### REQUIREMENT
The output must be the line with "148 88 14.97" and every following line to the end of the material, exactly as they appear, and nothing else.

### EXTRACTED DATA
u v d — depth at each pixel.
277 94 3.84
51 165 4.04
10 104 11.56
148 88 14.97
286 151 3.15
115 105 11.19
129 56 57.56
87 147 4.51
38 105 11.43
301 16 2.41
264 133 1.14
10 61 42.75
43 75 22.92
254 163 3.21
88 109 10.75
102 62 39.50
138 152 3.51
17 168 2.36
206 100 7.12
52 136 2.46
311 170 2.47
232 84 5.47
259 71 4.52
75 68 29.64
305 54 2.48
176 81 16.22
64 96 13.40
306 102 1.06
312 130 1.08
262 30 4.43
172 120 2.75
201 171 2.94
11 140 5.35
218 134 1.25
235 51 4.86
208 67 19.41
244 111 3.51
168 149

### PROBLEM SOLUTION
148 88 14.97
286 151 3.15
115 105 11.19
129 56 57.56
87 147 4.51
38 105 11.43
301 16 2.41
264 133 1.14
10 61 42.75
43 75 22.92
254 163 3.21
88 109 10.75
102 62 39.50
138 152 3.51
17 168 2.36
206 100 7.12
52 136 2.46
311 170 2.47
232 84 5.47
259 71 4.52
75 68 29.64
305 54 2.48
176 81 16.22
64 96 13.40
306 102 1.06
312 130 1.08
262 30 4.43
172 120 2.75
201 171 2.94
11 140 5.35
218 134 1.25
235 51 4.86
208 67 19.41
244 111 3.51
168 149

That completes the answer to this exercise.